The 3.0% convertible senior notes bear interest at an annual rate of 3.0% and, effective January 21, 2011 (the record date of our dividend declared on December 8, 2010), are convertible into shares of our common stock at a conversion price of $35.80 per share (a conversion rate of 27.9292 shares per $1,000 original principal amount of notes) at any time prior to the close of business on the second scheduled trading day immediately preceding the maturity date, subject to adjustment in certain circumstances. Pursuant to the terms of the 3.0% convertible senior notes indenture, cash dividends require an adjustment to the conversion rate, effective on the record date.

We may, at our option, redeem some or all of the 3.0% convertible senior notes on or after May 5, 2014. Holders of the 3.0% convertible senior notes will have the right to require us to repurchase some or all of the outstanding 3.0% convertible senior notes, solely for cash, on May 1, 2014, May 1, 2019 and May 1, 2024 and upon certain events, including a change in control. If not redeemed by us or repaid pursuant to the holders’ right to require repurchase, the 3.0% convertible senior notes mature on May 1, 2029.

The 3.0% convertible notes are senior unsecured obligations of Comtech.

 
14

 

(13)  
Income Taxes

At January 31, 2011 and July 31, 2010, total unrecognized tax benefits, excluding interest, were $6,718,000 and $7,056,000, respectively. Of these amounts, $5,714,000 and $6,060,000, respectively, net of the reversal of the federal benefit recognized relating to potential state tax liabilities, would positively impact our effective tax rate, if recognized. Unrecognized tax benefits result from income tax positions taken or expected to be taken on our income tax returns for which a tax benefit has not been recorded in our financial statements. Of the total unrecognized tax benefits, $4,729,000 and $5,220,000 were recorded as non-current income taxes payable in our Condensed Consolidated Balance Sheets at January 31, 2011 and July 31, 2010, respectively.

Our policy is to recognize interest and penalties relating to uncertain tax positions in income tax expense. At January 31, 2011 and July 31, 2010, interest accrued relating to income taxes was $506,000 and $580,000, respectively, net of the related income tax benefit.

The Internal Revenue Service (“IRS”) has conducted audits of our federal income tax returns for the past several years and is currently conducting an audit for the fiscal years ended July 31, 2007 and July 31, 2008. Tax years prior to fiscal 2007 are not subject to examination by the IRS. For both years currently under audit, we believe the IRS is focusing on the allowable amount of federal research and experimentation credits utilized as well as the amount of our domestic production activities deduction. Although adjustments relating to the audits and related settlements for prior years were immaterial, a resulting tax assessment or settlement for fiscal 2007, fiscal 2008, or other potential future periods could have a material adverse effect on our consolidated results of operations and financial condition. The IRS is not currently examining any of the federal income tax returns filed by Radyne.

(14)

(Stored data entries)

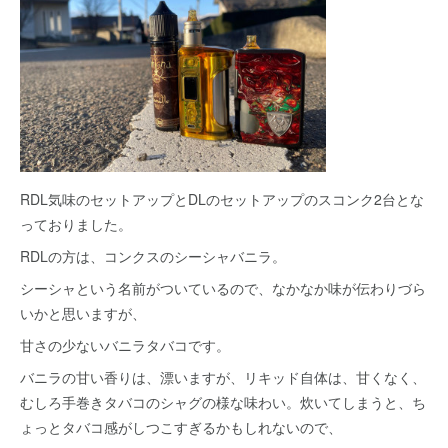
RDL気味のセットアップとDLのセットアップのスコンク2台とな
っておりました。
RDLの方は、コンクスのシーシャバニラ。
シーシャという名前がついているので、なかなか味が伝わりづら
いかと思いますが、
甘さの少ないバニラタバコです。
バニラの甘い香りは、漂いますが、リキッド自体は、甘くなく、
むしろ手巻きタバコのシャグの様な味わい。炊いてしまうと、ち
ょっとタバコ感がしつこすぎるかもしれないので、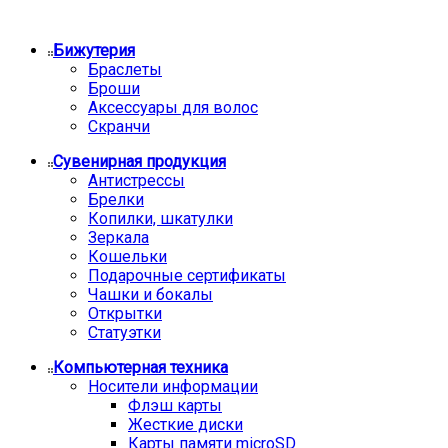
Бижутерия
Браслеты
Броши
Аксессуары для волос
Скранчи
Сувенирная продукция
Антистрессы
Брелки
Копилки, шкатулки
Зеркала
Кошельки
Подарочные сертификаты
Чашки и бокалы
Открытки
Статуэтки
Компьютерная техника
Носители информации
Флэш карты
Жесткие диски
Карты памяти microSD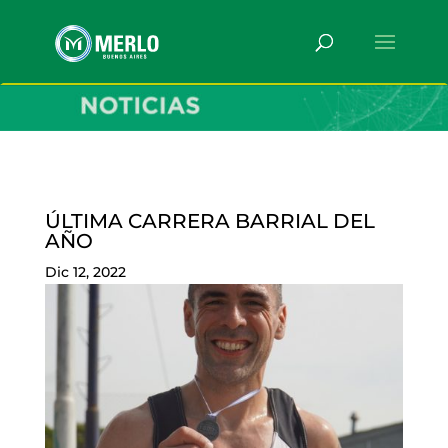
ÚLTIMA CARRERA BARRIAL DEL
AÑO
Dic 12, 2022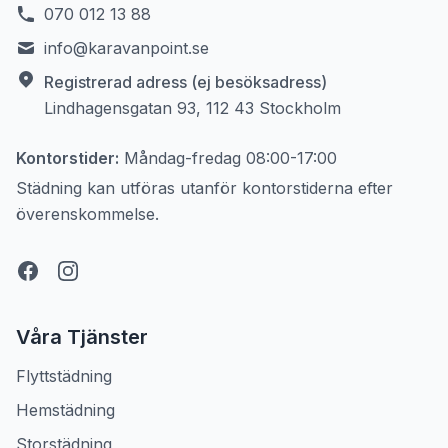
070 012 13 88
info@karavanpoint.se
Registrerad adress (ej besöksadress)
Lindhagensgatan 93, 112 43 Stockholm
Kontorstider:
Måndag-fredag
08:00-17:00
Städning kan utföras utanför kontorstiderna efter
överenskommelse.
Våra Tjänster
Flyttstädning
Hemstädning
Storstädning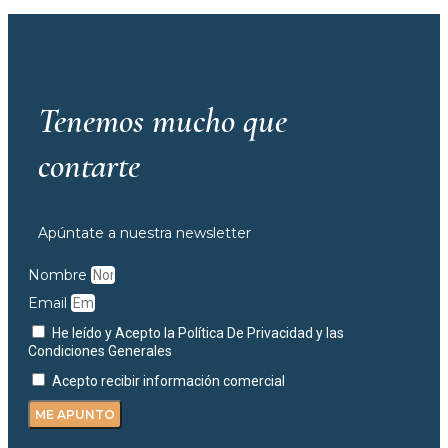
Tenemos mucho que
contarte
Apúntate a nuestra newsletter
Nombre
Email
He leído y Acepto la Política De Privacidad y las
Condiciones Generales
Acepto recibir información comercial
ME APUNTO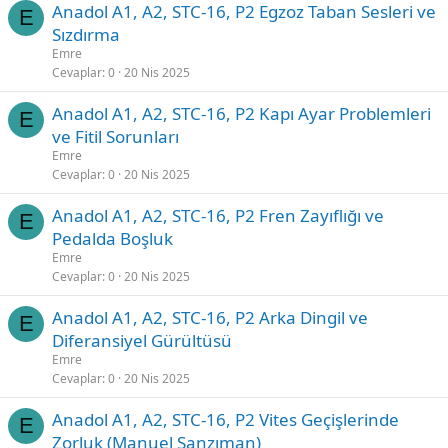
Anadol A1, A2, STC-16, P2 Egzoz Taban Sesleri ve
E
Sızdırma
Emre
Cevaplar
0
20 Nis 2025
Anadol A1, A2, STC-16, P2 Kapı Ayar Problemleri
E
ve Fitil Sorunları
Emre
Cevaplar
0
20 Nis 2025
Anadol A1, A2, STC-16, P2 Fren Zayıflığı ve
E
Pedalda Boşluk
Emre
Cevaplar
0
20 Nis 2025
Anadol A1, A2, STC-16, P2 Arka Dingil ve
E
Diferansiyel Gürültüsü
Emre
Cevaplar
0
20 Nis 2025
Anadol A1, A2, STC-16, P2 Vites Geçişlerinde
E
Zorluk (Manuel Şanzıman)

## [TASKS AND EXERCISES]
A: According to the filing excerpt, what is the conversion price per share of the 3.0% convertible senior notes?
B: Edit the stretch of the filing excerpt from "The 3.0% convertible notes" through "31, 2010, respectively." so that "long-term income taxes payable" replaces "non-current income taxes payable".

## [SOLUTIONS TO THE TASKS]
A: $35.80 per share

B:
The 3.0% convertible notes are senior unsecured obligations of Comtech.

 
14

 

(13)  
Income Taxes

At January 31, 2011 and July 31, 2010, total unrecognized tax benefits, excluding interest, were $6,718,000 and $7,056,000, respectively. Of these amounts, $5,714,000 and $6,060,000, respectively, net of the reversal of the federal benefit recognized relating to potential state tax liabilities, would positively impact our effective tax rate, if recognized. Unrecognized tax benefits result from income tax positions taken or expected to be taken on our income tax returns for which a tax benefit has not been recorded in our financial statements. Of the total unrecognized tax benefits, $4,729,000 and $5,220,000 were recorded as long-term income taxes payable in our Condensed Consolidated Balance Sheets at January 31, 2011 and July 31, 2010, respectively.